Friday, May 13, 2011

" Reworking Government Through Technical Innovation" at SxSWi 2011

Session main page:

Presented by Jennifer Caldwell

The open government movement was well-represented, with local government officials from around the country and around the world. I was very heartened to see a lot of passionate bureaucrats (an oxymoron, right?) who wanted to make the government more accessible to the people it governs.

What did they mean by open government? Ideas were far-ranging, but many centered on the notion of using technology to bring the people back into government. Making more data generally available is one part of this: having government information be easily searchable seemed to be what people wanted most.

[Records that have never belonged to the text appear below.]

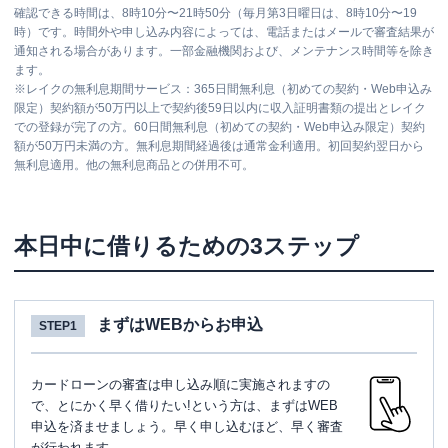
確認できる時間は、8時10分〜21時50分（毎月第3日曜日は、8時10分〜19
時）です。時間外や申し込み内容によっては、電話またはメールで審査結果が
通知される場合があります。一部金融機関および、メンテナンス時間等を除き
ます。
※
レイクの無利息期間サービス：365日間無利息（初めての契約・Web申込み
限定）契約額が50万円以上で契約後59日以内に収入証明書類の提出とレイク
での登録が完了の方。60日間無利息（初めての契約・Web申込み限定）契約
額が50万円未満の方。無利息期間経過後は通常金利適用。初回契約翌日から
無利息適用。他の無利息商品との併用不可。
本日中に借りるための3ステップ
まずはWEBからお申込
STEP1
カードローンの審査は申し込み順に実施されますの
で、とにかく早く借りたい!という方は、まずはWEB
申込を済ませましょう。早く申し込むほど、早く審査
が行われます。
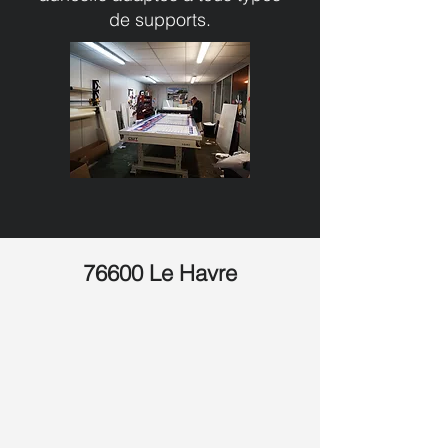
de supports.
76600 Le Havre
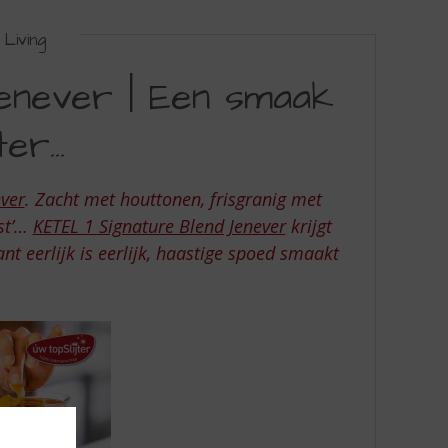
Living
Jenever | Een smaak
ter…
ever
. Zacht met houttonen, frisgranig met
ust’…
KETEL 1 Signature Blend Jenever
krijgt
t eerlijk is eerlijk, haastige spoed smaakt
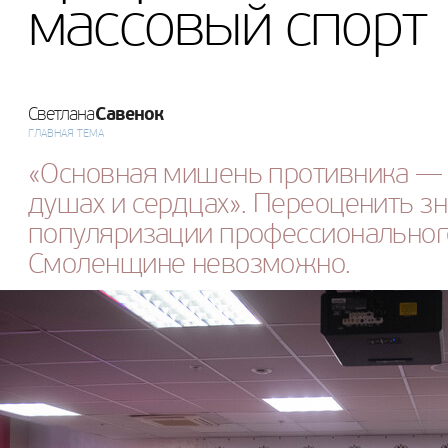
массовый спорт
Савенок
Светлана
ГЛАВНАЯ ТЕМА
«Основная мишень противника — эт
душах и сердцах». Переоценить з
популяризации профессионального
Смоленщине невозможно.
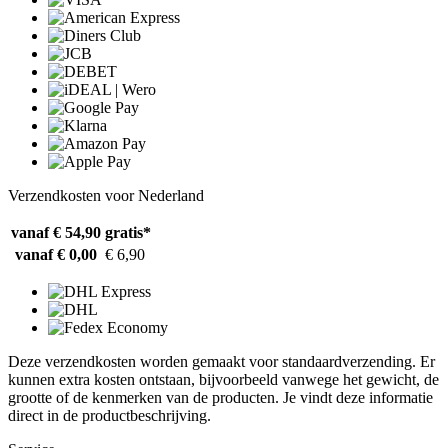
Verzendkosten voor Nederland
vanaf € 54,90
gratis*
vanaf € 0,00
€ 6,90
Deze verzendkosten worden gemaakt voor standaardverzending. Er
kunnen extra kosten ontstaan, bijvoorbeeld vanwege het gewicht, de
grootte of de kenmerken van de producten. Je vindt deze informatie
direct in de productbeschrijving.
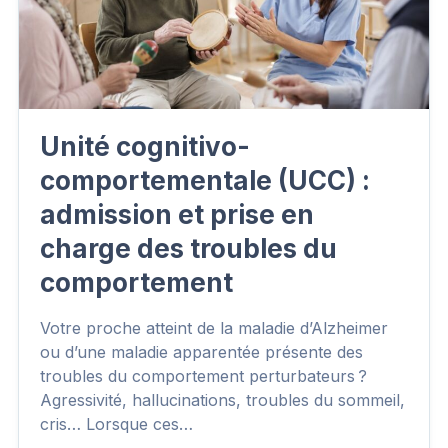
Unité cognitivo-
comportementale (UCC) :
admission et prise en
charge des troubles du
comportement
Votre proche atteint de la maladie d’Alzheimer
ou d’une maladie apparentée présente des
troubles du comportement perturbateurs ?
Agressivité, hallucinations, troubles du sommeil,
cris… Lorsque ces…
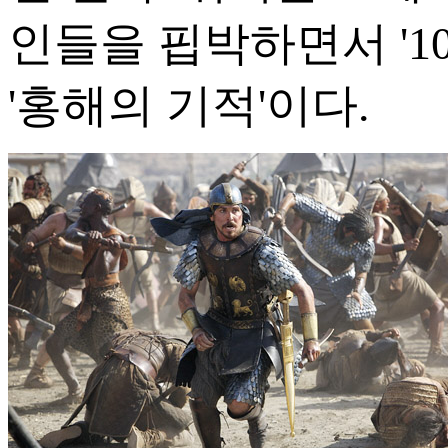
인들을 핍박하면서 '1
'홍해의 기적'이다.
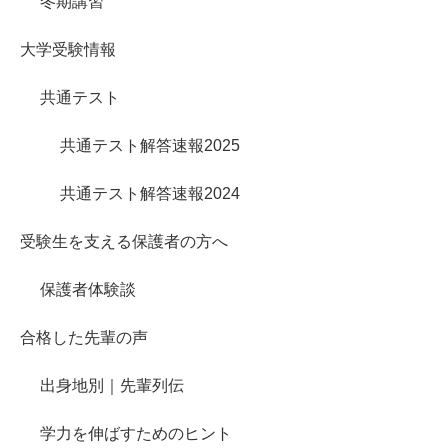
冬期講習
大学受験情報
共通テスト
共通テスト解答速報2025
共通テスト解答速報2024
受験生を支える保護者の方へ
保護者体験談
合格した先輩の声
出身地別｜先輩列伝
学力を伸ばすためのヒント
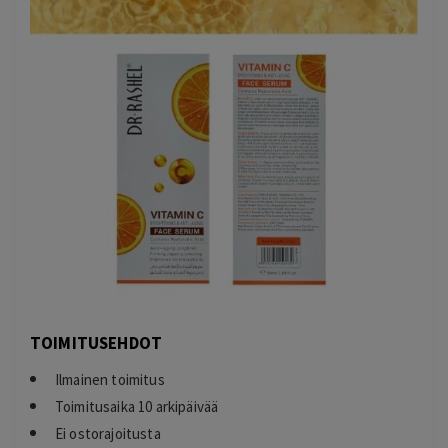
TOIMITUSEHDOT
Ilmainen toimitus
Toimitusaika 10 arkipäivää
Ei ostorajoitusta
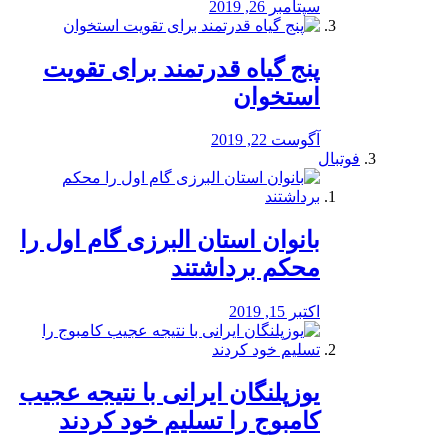
سپتامبر 26, 2019
پنج گیاه قدرتمند برای تقویت
استخوان
آگوست 22, 2019
فوتبال
بانوان استان البرزی گام اول را
محكم برداشتند
اکتبر 15, 2019
یوزپلنگان ایرانی با نتیجه عجیب
کامبوج را تسلیم خود کردند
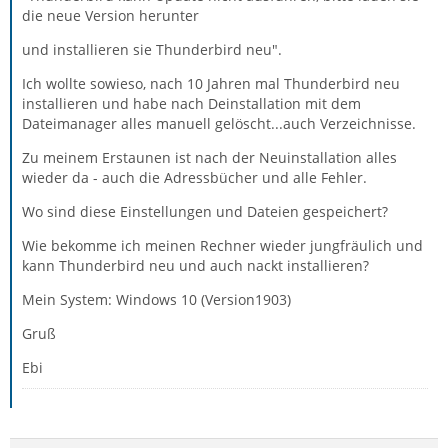
die neue Version herunter
und installieren sie Thunderbird neu".
Ich wollte sowieso, nach 10 Jahren mal Thunderbird neu
installieren und habe nach Deinstallation mit dem
Dateimanager alles manuell gelöscht...auch Verzeichnisse.
Zu meinem Erstaunen ist nach der Neuinstallation alles
wieder da - auch die Adressbücher und alle Fehler.
Wo sind diese Einstellungen und Dateien gespeichert?
Wie bekomme ich meinen Rechner wieder jungfräulich und
kann Thunderbird neu und auch nackt installieren?
Mein System: Windows 10 (Version1903)
Gruß
Ebi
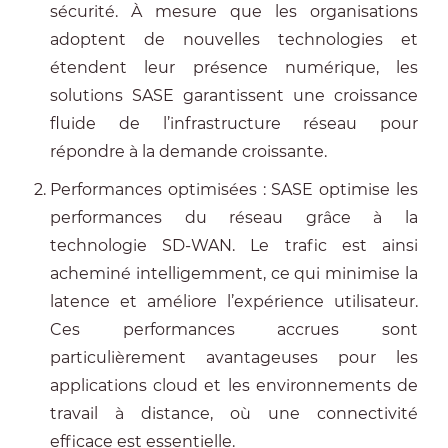
sécurité. À mesure que les organisations
adoptent de nouvelles technologies et
étendent leur présence numérique, les
solutions SASE garantissent une croissance
fluide de l’infrastructure réseau pour
répondre à la demande croissante.
Performances optimisées : SASE optimise les
performances du réseau grâce à la
technologie SD-WAN. Le trafic est ainsi
acheminé intelligemment, ce qui minimise la
latence et améliore l’expérience utilisateur.
Ces performances accrues sont
particulièrement avantageuses pour les
applications cloud et les environnements de
travail à distance, où une connectivité
efficace est essentielle.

Ways to do this include:

  • building better government websites – right now government is exceptionally poor at disseminating information online
  • making it so government databases can talk to one another better, including unifying local/regional/state/federal in a more cohesive way
  • allowing government databases to interact more with private databases (lots of concerns about privacy here, and justifiably so)
  • increasing the technological culture of government
More about this last point: many government agencies do not have a culture of being techie, being savvy, being comfortable with technology. Tim O’Reilly is pushing Code for America (, modeled on Teach for America, wherein tech professionals take time to work with government agencies to a) help government reach its goals of connecting with the people, b) seeding a tech culture within these agencies, and c) help complete concrete projects with both short-term and long-term goals.

Another concern many government officials had was that they don’t have any model for working openly and enthusiastically with the public. There was a lot of wishing they knew how to connect with people, to listen to people, and to respond to people. Something that seemed obvious to me was that they do have a model: the library: the library exists just to provide information and service. I think the library is an ideal model for (other) government agencies to use to improve their customer service. Interestingly, when I brought this up, while everyone enthusiastically supported the library, it was clear they thought of the library as a place to drop off flyers and maybe hold town halls, and NOT as a model for public service. What this tells me is that while the library has a lot to teach, it also has a lot to learn about marketing itself, even to potential (and natural) allies and partners.